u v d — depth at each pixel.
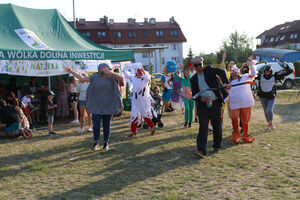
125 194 3.99
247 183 4.24
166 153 5.88
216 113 5.61
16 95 11.30
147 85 7.53
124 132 8.20
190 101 8.46
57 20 12.81
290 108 11.77
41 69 9.82
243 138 6.55
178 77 8.50
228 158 5.44
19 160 5.74
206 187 4.16
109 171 4.94
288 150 5.81
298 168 4.79
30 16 12.12
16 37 10.45
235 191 3.99
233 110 6.38
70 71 6.00
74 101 10.27
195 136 7.31
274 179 4.34
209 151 5.94
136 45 61.94
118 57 11.98
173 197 3.81
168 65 8.48
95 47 12.59
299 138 6.72
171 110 11.92
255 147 6.11
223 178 4.48
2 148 6.75
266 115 7.81
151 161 5.41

■ ■ ■ ■

TASK ITEM> Output the lines, exactly: the first line of the entries above, every line after it, and the line with "209 151 5.94" as the last. No pictures.

SOLUTION FOR THIS TASK>
u v d — depth at each pixel.
125 194 3.99
247 183 4.24
166 153 5.88
216 113 5.61
16 95 11.30
147 85 7.53
124 132 8.20
190 101 8.46
57 20 12.81
290 108 11.77
41 69 9.82
243 138 6.55
178 77 8.50
228 158 5.44
19 160 5.74
206 187 4.16
109 171 4.94
288 150 5.81
298 168 4.79
30 16 12.12
16 37 10.45
235 191 3.99
233 110 6.38
70 71 6.00
74 101 10.27
195 136 7.31
274 179 4.34
209 151 5.94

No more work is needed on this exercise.